**Bloque de texto**
__________

Desmovilizar al pueblo fue un suicidio político
La pretensión del gobierno de dejar como “legado”, un país normalizado, es una manera de esconder su obvia incapacidad para activar al pueblo y movilizarlo tras el cambio que toda la gente demanda y desea, pensando en un futuro en el que logre subsistir con más y mejores oportunidades.
Todo el discurso del gobierno con relación a su “legado” ronda en torno a que habría ordenado la casa, por tanto, con relación a la gestión, es superior al de Piñera, meta con la cual estaría satisfecho. Un argumento discutible, al menos, desde dos aristas, una es de fondo y la otra de análisis táctico.
Lo primero radica en que si se adjudica la normalidad del país asume que fue una administración conservadora, algo impresentable para una coalición que prometió impulsar cambios en su programa.
En segundo lugar, en cuanto a lo analítico, si se plantea que se recuperó la normalidad del país y la comparación se elabora a partir del desorden existente en el gobierno de Piñera, habría que ver qué se entiende por anormal, ¿la revuelta social? ¿la inflación? ¿los portonazos? ¿los actos de corrupción?
No obstante, por el evidente giro político e ideológico impulsado por la dirigencia del bloque Apruebo Dignidad integrado por el Frente Amplio y el Partido Comunista, en el periodo comprendido entre la primera y segunda vuelta de la pasada elección presidencial, se denota una gran involución. La alianza con el PPD y el Partido Socialista fue un retroceso que sepultó la esperanza de transformaciones, volvió a imperar el espíritu concertacionista con el agravante que el acuerdo se efectuaba en medio de una crisis del orden neoliberal provocada por la rebelión del 2019, situación que aún no se supera y frente a la cual solo existen dos alternativas, se genera la reversión de dicha crisis y se refuerza el modelo o, en su efecto, se plasma un amplio proceso de transformaciones que ponga fin al modelo y se impulsa la construcción de un nuevo orden que supere al neoliberalismo.

__________

**Actividad 1**
Responde brevemente estas preguntas sobre el texto del legado del gobierno:
(a) ¿Con qué gobierno se compara la gestión actual cuando se habla de haber ordenado la casa?
(b) ¿Qué partidos integran el bloque Apruebo Dignidad?
(c) ¿Con qué partidos se hizo la alianza que el texto califica de retroceso?
**Actividad 2**
Retoma el texto del legado del gobierno y continúalo a partir de su última oración.

**Sección de datos**
__________

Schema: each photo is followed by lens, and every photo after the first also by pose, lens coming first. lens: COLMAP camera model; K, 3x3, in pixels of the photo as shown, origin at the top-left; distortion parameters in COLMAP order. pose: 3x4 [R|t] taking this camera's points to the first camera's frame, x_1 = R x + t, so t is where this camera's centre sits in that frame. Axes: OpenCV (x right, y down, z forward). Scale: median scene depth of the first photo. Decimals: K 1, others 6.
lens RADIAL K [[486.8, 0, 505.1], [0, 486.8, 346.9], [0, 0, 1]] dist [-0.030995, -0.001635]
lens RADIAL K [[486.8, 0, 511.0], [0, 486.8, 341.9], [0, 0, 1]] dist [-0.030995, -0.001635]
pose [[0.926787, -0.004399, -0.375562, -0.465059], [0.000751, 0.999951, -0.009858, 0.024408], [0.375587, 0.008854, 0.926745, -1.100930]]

__________

**Resultado del ejercicio 1**
(a) Con el gobierno de Piñera.
(b) El Frente Amplio y el Partido Comunista.
(c) Con el PPD y el Partido Socialista.

**Resultado del ejercicio 2**
Las fuerzas del gobierno, hoy la coalición Apruebo Dignidad y los socialdemócratas, optaron por salvar el modelo y apuestan por una negociación con los empresarios y la Derecha y han asumido muchas de sus reivindicaciones como asociar bien común y crecimiento o la promulgación de leyes que refuerzan el control de la clase dominante mediante la criminalización de la protesta social. En definitiva, es abandonar al pueblo trabajador y contemporizar con quienes promueven negocios y ganancias a costa de una obscena desigualdad.
Frente a ello, obviamente, toda la actividad política del gobierno está concentrada en las alturas, acudiendo a movidas y alejada de los sectores populares, un estilo que, entre otros pastelitos, incentiva casos como los de Monsalve o ProCultura.
Alejarse del pueblo no solo es cultivar una forma errónea de entender la política, sino también es dejar el espacio libre a los agentes de la ultraderecha, que utilizando la demagogia convencen que los culpables de la desigualdad son los “políticos” y no los empresarios, lo que en momentos de crisis y abandono se transforma en una atractiva justificación. Por ello, no debió sorprender el avance de los republicanos en las elecciones de concejales en varias comunas populares. Las fuerzas gobiernistas están generando un daño cuyo impacto se extenderá por mucho tiempo.